— Work instructions —
Reproduce the items from the first line through the line containing "shadows and highlights: shadows 37.51, highlights", substituting "edit log" for "history" and leaving everything else unchanged.

Collected data entries:
----
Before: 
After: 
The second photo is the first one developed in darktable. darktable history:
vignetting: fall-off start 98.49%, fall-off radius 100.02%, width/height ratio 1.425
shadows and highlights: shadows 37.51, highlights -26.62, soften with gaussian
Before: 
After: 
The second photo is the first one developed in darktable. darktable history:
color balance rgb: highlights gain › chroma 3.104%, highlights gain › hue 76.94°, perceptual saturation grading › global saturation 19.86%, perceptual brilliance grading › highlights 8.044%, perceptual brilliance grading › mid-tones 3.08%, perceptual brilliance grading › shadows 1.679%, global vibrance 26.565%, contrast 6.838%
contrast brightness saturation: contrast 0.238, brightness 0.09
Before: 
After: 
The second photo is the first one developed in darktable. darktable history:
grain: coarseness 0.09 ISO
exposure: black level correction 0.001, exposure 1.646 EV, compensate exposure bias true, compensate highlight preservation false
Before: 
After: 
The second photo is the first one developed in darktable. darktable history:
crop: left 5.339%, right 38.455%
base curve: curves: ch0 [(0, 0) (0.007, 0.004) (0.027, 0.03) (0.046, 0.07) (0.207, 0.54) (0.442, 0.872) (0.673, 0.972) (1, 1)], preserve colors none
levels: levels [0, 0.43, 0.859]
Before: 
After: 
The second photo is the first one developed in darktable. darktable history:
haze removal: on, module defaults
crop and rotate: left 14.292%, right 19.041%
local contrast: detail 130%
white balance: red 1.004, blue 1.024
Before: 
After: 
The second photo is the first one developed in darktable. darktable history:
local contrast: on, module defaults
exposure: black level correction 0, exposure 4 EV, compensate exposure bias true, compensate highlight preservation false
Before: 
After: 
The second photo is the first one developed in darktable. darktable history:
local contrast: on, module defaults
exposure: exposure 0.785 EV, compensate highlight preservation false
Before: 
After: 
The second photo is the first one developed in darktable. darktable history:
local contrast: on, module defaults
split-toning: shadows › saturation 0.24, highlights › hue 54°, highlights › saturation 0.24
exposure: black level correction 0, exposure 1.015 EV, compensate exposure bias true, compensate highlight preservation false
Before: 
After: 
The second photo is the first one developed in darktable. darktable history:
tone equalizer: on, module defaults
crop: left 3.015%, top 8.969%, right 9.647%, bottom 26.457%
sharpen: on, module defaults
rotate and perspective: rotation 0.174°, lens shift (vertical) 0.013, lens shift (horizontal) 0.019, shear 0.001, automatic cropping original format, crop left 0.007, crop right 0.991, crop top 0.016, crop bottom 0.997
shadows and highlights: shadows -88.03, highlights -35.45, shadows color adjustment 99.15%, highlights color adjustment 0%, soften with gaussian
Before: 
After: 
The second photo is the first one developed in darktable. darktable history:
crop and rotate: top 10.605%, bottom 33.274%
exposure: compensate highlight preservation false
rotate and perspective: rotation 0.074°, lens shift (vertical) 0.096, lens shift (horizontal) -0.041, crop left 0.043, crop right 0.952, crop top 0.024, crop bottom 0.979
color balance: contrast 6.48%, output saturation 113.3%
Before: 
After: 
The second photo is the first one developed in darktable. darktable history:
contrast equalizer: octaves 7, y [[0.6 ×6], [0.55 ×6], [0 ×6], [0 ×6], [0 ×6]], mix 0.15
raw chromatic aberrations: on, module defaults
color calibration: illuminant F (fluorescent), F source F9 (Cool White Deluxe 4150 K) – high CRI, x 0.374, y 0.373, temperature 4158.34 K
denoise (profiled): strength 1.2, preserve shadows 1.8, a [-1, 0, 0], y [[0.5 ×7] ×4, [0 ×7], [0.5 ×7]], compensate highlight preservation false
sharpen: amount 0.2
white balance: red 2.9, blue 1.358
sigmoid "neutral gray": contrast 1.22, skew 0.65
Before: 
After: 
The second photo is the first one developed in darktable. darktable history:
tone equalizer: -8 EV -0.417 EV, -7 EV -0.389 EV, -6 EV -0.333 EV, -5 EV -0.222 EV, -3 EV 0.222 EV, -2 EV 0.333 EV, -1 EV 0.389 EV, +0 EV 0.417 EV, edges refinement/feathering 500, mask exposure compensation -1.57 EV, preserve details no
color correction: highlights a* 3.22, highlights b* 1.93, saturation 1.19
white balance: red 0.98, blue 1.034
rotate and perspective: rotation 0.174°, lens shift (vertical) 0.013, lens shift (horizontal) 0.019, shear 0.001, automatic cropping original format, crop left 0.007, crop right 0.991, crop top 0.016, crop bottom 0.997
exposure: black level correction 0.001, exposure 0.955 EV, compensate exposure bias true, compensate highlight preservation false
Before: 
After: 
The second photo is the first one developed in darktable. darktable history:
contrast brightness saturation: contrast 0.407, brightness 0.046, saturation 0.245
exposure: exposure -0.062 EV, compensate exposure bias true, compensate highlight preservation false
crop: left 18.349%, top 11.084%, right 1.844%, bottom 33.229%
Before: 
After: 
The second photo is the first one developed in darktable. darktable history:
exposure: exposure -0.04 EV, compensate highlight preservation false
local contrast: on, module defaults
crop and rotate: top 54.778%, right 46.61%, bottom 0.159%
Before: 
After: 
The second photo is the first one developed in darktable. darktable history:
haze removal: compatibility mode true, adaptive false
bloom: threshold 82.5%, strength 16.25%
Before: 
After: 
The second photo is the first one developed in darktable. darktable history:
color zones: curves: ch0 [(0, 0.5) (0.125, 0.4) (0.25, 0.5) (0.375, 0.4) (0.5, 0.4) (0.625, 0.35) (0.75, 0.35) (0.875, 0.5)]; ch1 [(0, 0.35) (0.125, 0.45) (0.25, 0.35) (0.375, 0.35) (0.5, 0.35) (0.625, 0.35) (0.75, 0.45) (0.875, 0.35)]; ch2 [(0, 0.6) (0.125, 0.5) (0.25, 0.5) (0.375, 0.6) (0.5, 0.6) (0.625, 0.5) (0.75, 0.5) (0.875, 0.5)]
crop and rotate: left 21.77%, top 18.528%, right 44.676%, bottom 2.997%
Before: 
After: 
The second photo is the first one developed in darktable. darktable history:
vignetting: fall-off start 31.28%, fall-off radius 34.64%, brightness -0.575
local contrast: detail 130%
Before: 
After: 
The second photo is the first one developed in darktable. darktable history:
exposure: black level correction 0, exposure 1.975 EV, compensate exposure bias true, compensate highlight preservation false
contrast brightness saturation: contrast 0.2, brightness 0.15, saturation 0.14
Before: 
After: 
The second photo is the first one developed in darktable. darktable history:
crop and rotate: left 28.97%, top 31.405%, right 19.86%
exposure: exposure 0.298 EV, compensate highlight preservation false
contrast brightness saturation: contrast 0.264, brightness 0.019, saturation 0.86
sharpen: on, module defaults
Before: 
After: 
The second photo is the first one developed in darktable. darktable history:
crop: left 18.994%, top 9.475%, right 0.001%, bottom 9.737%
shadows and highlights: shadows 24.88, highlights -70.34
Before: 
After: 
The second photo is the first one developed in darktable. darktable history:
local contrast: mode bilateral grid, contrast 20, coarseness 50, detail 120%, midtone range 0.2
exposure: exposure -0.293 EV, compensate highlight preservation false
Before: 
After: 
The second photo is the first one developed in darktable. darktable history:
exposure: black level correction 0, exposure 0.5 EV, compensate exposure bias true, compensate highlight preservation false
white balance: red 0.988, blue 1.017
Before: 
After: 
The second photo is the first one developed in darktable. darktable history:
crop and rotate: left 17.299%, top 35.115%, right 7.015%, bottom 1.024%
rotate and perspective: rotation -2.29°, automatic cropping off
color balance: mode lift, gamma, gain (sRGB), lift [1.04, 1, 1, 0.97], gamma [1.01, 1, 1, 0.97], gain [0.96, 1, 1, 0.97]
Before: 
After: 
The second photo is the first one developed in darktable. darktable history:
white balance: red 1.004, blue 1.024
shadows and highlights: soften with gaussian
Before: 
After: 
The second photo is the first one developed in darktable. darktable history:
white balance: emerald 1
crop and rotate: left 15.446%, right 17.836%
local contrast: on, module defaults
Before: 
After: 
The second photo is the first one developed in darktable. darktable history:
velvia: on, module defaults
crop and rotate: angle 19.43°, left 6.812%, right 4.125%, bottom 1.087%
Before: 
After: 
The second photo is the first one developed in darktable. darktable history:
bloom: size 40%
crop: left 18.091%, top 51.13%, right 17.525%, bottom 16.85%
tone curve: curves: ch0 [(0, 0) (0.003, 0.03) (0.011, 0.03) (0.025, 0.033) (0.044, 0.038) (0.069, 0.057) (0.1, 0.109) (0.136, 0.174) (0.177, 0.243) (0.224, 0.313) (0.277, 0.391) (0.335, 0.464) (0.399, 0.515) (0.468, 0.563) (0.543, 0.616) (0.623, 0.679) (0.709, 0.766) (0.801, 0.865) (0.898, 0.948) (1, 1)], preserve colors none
----
— Answer —
Before: 
After: 
The second photo is the first one developed in darktable. darktable edit log:
vignetting: fall-off start 98.49%, fall-off radius 100.02%, width/height ratio 1.425
shadows and highlights: shadows 37.51, highlights -26.62, soften with gaussian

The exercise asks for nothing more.